### Extract
···

[Milton-L] Is Paradise Lost

jonnyangel junkopardner at comcast.net
Tue Apr 14 11:57:39 EDT 2009


Well, if that¹s the case then Milton was the greatest playwright of all
time. 

J


On 4/14/09 11:53 AM, "Peter C. Herman" <herman2 at mail.sdsu.edu> wrote:

> 
> I don't suppose it would matter to anyone that in the early modern period, the
> term "poet" encompassed both drama and verse. There are "poets" in theatres as
> well as bookstalls.
> 
> pch
> 
> At 08:39 AM 4/14/2009, you wrote:
>> It is the spectator, and not life, that art really mirrors--Oscar Wilde
>> 
>> Of course, Wilde wasn't a poet either...another stringer together of
>> "emotionless words [...] for their own sake" no doubt.

···

### Given information

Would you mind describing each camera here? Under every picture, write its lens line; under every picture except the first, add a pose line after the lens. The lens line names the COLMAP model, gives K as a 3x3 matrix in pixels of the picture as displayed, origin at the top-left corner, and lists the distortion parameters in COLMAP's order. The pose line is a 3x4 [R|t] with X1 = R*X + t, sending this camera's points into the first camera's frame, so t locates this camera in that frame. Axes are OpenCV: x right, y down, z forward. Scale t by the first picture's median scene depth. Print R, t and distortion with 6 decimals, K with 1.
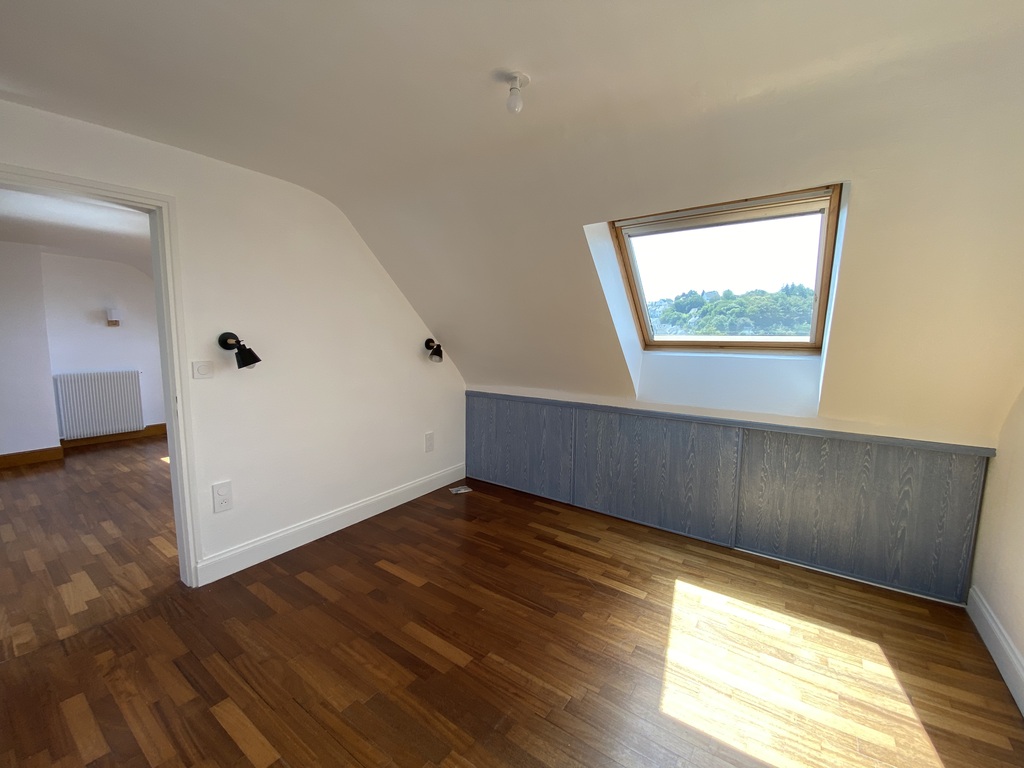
lens RADIAL K [[411.6, 0, 513.8], [0, 411.6, 384.8], [0, 0, 1]] dist [0.026336, -0.023909]
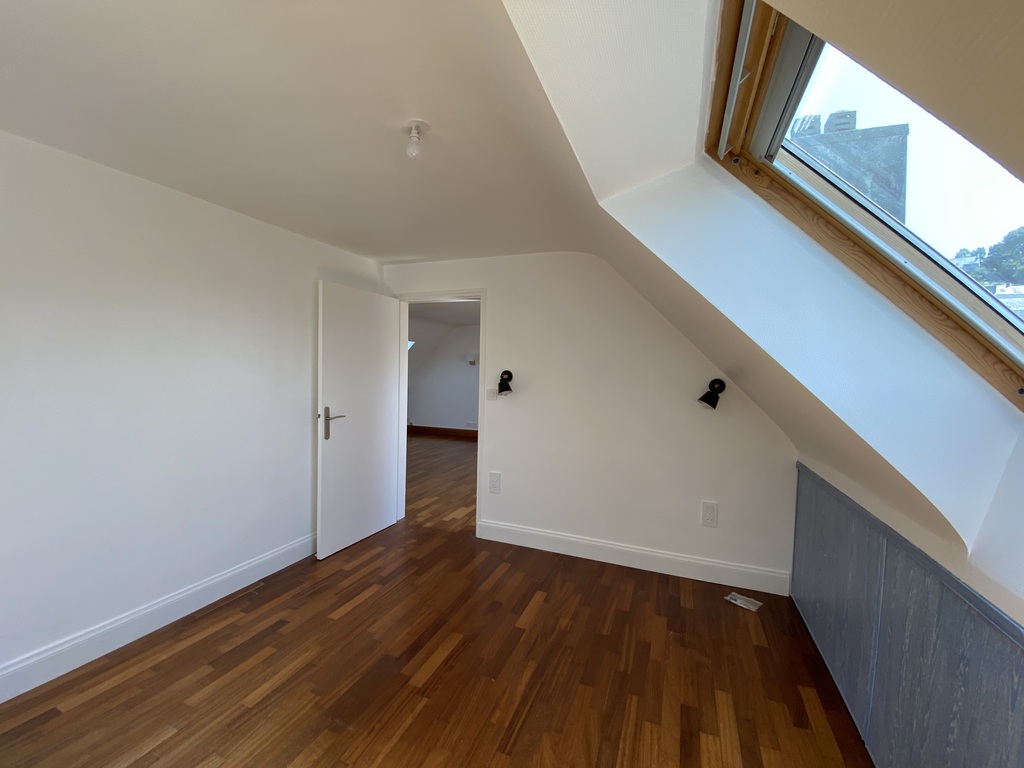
lens RADIAL K [[422.6, 0, 512.0], [0, 422.6, 384.0], [0, 0, 1]] dist [0.026800, -0.017203]
pose [[0.241552, 0.039846, -0.969570, 0.704470], [-0.138226, 0.990381, 0.006265, -0.083123], [0.960493, 0.132506, 0.244736, 0.651477]]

···

### Things to do
• A. In the Milton mailing-list post, switch "theatres" to "playhouses" in the passage between "On 4/14/09 11:53" and "well as bookstalls.", inclusive, and give the result.
• B. List every date-and-time stamp that appears in the Milton mailing-list post.
• C. Carry on the Milton mailing-list post from the point where it stops.
The lines have no connection to the Milton mailing-list post.

### Answer set
• A.
On 4/14/09 11:53 AM, "Peter C. Herman" <herman2 at mail.sdsu.edu> wrote:

> 
> I don't suppose it would matter to anyone that in the early modern period, the
> term "poet" encompassed both drama and verse. There are "poets" in playhouses as
> well as bookstalls.

• B.
Tue Apr 14 11:57:39 EDT 2009
4/14/09 11:53 AM
08:39 AM 4/14/2009

• C.
>> 
>> Michael Bryson
>> 
>> 
>> ---- Original message ----
> Date: Tue, 14 Apr 2009 11:30:12 -0400
> From: jonnyangel <junkopardner at comcast.net>
> Subject: Re: [Milton-L] Is Paradise Lost
> To: John Milton Discussion List <milton-l at lists.richmond.edu>
> 
> 
> 
> 
> 
> 
> The only thing I’ll give Bill’s Sonnets (which have never left the top of
> my toilet, where I’ve read them for years on the crapper) is that he
> eventually got little playful with the form, whereas Milton never did. But
> I’m not talking about Sonnets. Shakespeare’s sonnets mean nothing –
> they’re transparent, emotionless worrds strung together for their own sake.
> Look at Milton’s, especially the one’s where he muses about how his time
> was spent. Shakespeare’s “poetry” isn’t transcendent because it
> didn’t “mean” anything. I hate to mention that anti-Semite/Milton-hater
> Ezra Pound, but at the very least he knew that emotion in poetry was its only
> transcendent quality.
> 
> And yes, Shakespeare “could” be both a Playwright AND a poet (and even a
> plumber), but he wasn’t. He was a playwright, and his sonnets pale in
> comparison to Milton’s, and comparing the two as “poets” is like
> comparing an orange to motor oil.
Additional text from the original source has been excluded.